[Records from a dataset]
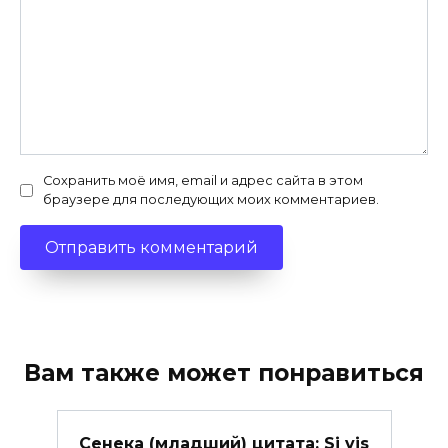
Сохранить моё имя, email и адрес сайта в этом
браузере для последующих моих комментариев.
Вам также может понравиться
Сенека (младший) цитата: Si vis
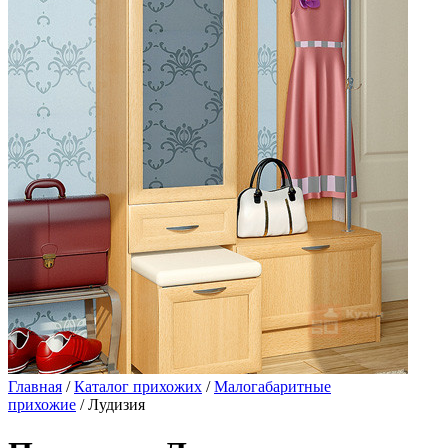
Главная
/
Каталог прихожих
/
Малогабаритные
прихожие
/ Лудизия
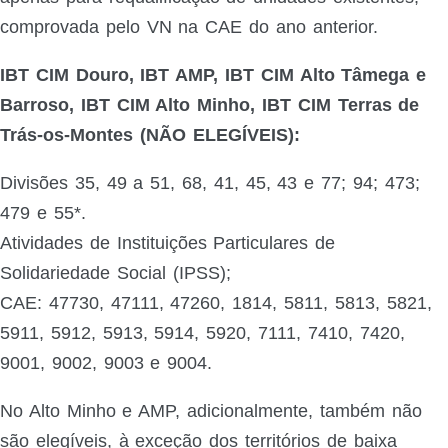
comprovada pelo VN na CAE do ano anterior.
IBT CIM Douro, IBT AMP, IBT CIM Alto Tâmega e
Barroso, IBT CIM Alto Minho, IBT CIM Terras de
Trás-os-Montes (NÃO ELEGÍVEIS):
Divisões 35, 49 a 51, 68, 41, 45, 43 e 77; 94; 473;
479 e 55*.
Atividades de Instituições Particulares de
Solidariedade Social (IPSS);
CAE: 47730, 47111, 47260, 1814, 5811, 5813, 5821,
5911, 5912, 5913, 5914, 5920, 7111, 7410, 7420,
9001, 9002, 9003 e 9004.
No Alto Minho e AMP, adicionalmente, também não
são elegíveis, à exceção dos territórios de baixa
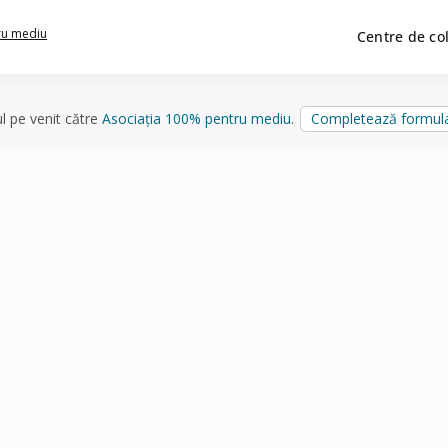
ru mediu
Centre de co
ul pe venit către
Asociația 100% pentru mediu
.
Completează formula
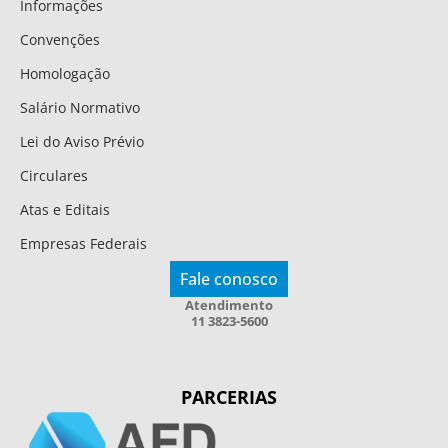
Informações
Convenções
Homologação
Salário Normativo
Lei do Aviso Prévio
Circulares
Atas e Editais
Empresas Federais
Fale conosco
Atendimento
11 3823-5600
PARCERIAS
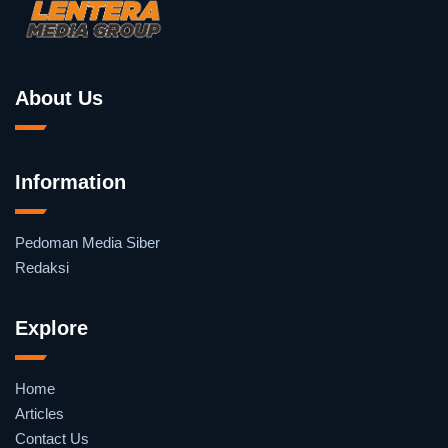
About Us
Information
Pedoman Media Siber
Redaksi
Explore
Home
Articles
Contact Us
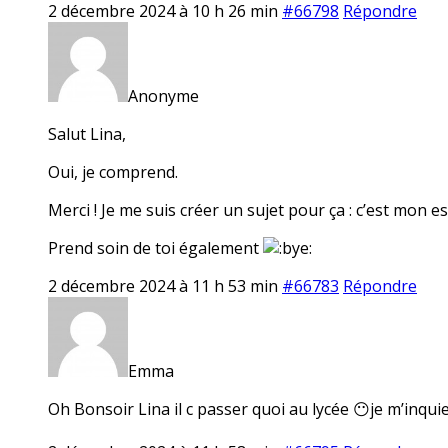
2 décembre 2024 à 10 h 26 min
#66798
Répondre
Anonyme
Salut Lina,
Oui, je comprend.
Merci ! Je me suis créer un sujet pour ça : c’est mon 
Prend soin de toi également
2 décembre 2024 à 11 h 53 min
#66783
Répondre
Emma
Oh Bonsoir Lina il c passer quoi au lycée 😶je m’inqui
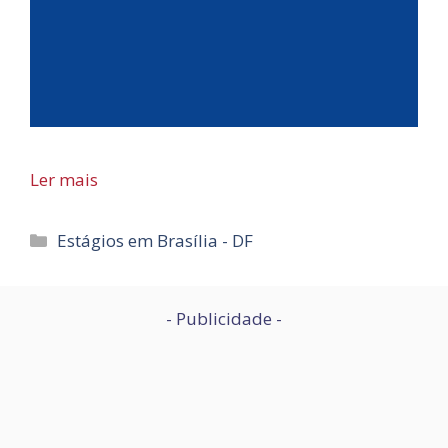
Ler mais
Categorias
Estágios em Brasília - DF
- Publicidade -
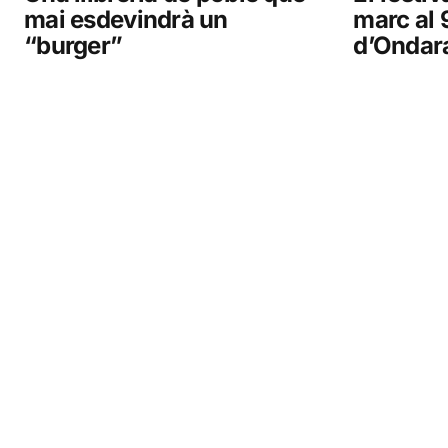
mai esdevindrà un
marc al 
“burger”
d’Ondar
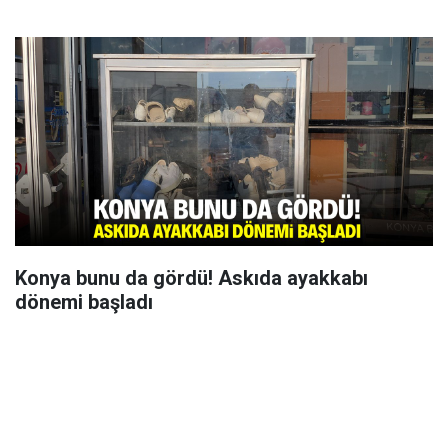
Konya bunu da gördü! Askıda ayakkabı
dönemi başladı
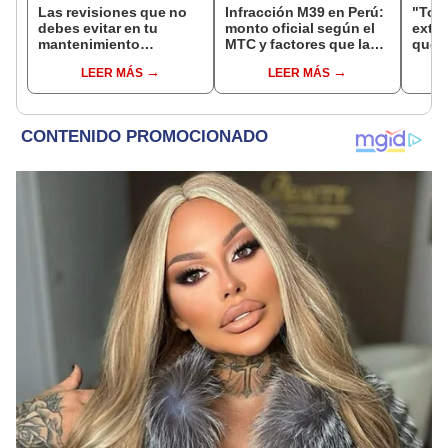
Las revisiones que no
Infracción M39 en Perú:
"Toyo
debes evitar en tu
monto oficial según el
exte
mantenimiento
MTC y factores que la
que r
preventivo antes de
agravan en tu récord
vehí
LEER MÁS
LEER MÁS
viajar en coche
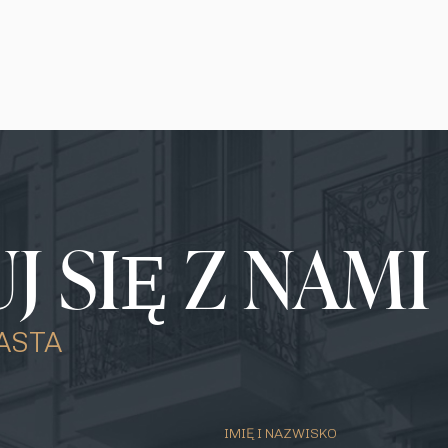
 SIĘ Z NAMI
ASTA
IMIĘ I NAZWISKO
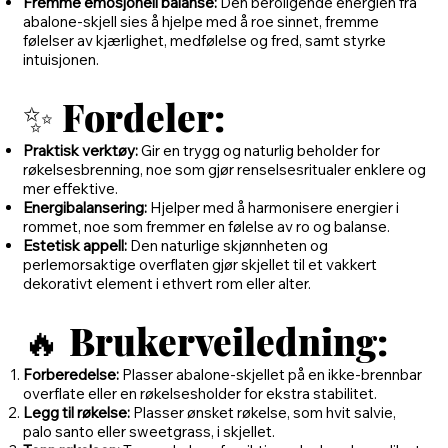
Fremme emosjonell balanse:
Den beroligende energien fra
abalone-skjell sies å hjelpe med å roe sinnet, fremme
følelser av kjærlighet, medfølelse og fred, samt styrke
intuisjonen.
✨
Fordeler:
Praktisk verktøy:
Gir en trygg og naturlig beholder for
røkelsesbrenning, noe som gjør renselsesritualer enklere og
mer effektive.
Energibalansering:
Hjelper med å harmonisere energier i
rommet, noe som fremmer en følelse av ro og balanse.
Estetisk appell:
Den naturlige skjønnheten og
perlemorsaktige overflaten gjør skjellet til et vakkert
dekorativt element i ethvert rom eller alter.
🔥
Brukerveiledning:
Forberedelse:
Plasser abalone-skjellet på en ikke-brennbar
overflate eller en røkelsesholder for ekstra stabilitet.
Legg til røkelse:
Plasser ønsket røkelse, som hvit salvie,
palo santo eller sweetgrass, i skjellet.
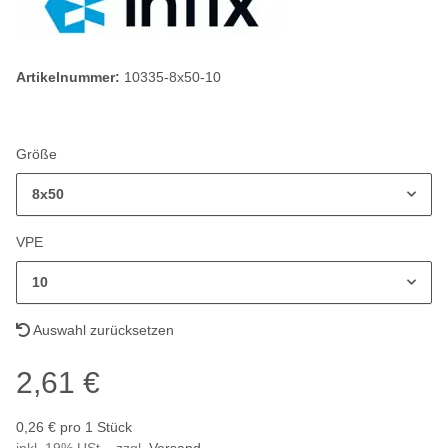
Artikelnummer:
10335-8x50-10
Größe
8x50
VPE
10
Auswahl zurücksetzen
2,61 €
0,26 € pro 1 Stück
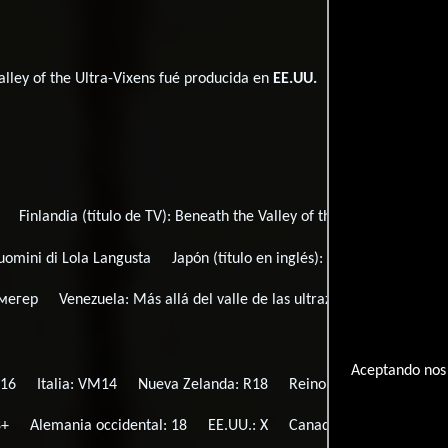
alley of the Ultra-Vixens fué producida en
EE.UU.
Finlandia (título de TV):
Beneath the Valley of the Ultra-Vixens
i uomini di Lola Langusta
Japón (título en inglés):
Ultra Vixen
Por
мегер
Venezuela:
Más allá del valle de las ultrazorras
Alemania
Aceptando nos 
 16
Italia: VM14
Nueva Zelanda: R18
Reino Unido: 18
Finla
8+
Alemania occidental: 18
EE.UU.: X
Canadá: (Banned)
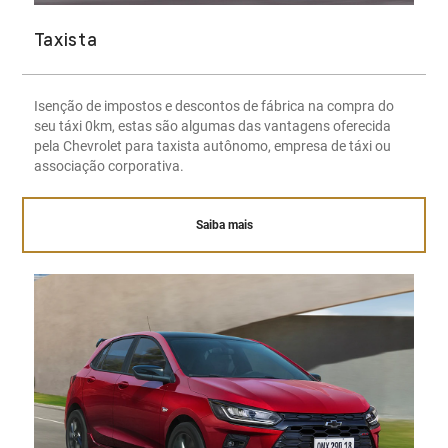
Taxista
Isenção de impostos e descontos de fábrica na compra do
seu táxi 0km, estas são algumas das vantagens oferecida
pela Chevrolet para taxista autônomo, empresa de táxi ou
associação corporativa.
Saiba mais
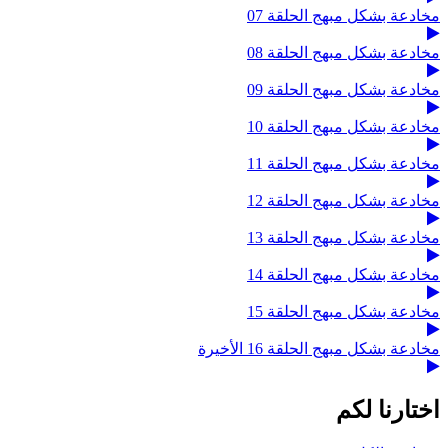
مخادعة بشكل مبهج الحلقة 07
مخادعة بشكل مبهج الحلقة 08
مخادعة بشكل مبهج الحلقة 09
مخادعة بشكل مبهج الحلقة 10
مخادعة بشكل مبهج الحلقة 11
مخادعة بشكل مبهج الحلقة 12
مخادعة بشكل مبهج الحلقة 13
مخادعة بشكل مبهج الحلقة 14
مخادعة بشكل مبهج الحلقة 15
مخادعة بشكل مبهج الحلقة 16 الأخيرة
اختارنا لكم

What the task requires: Give only the number of lines in the entries that contain "Vixens".

Output: 2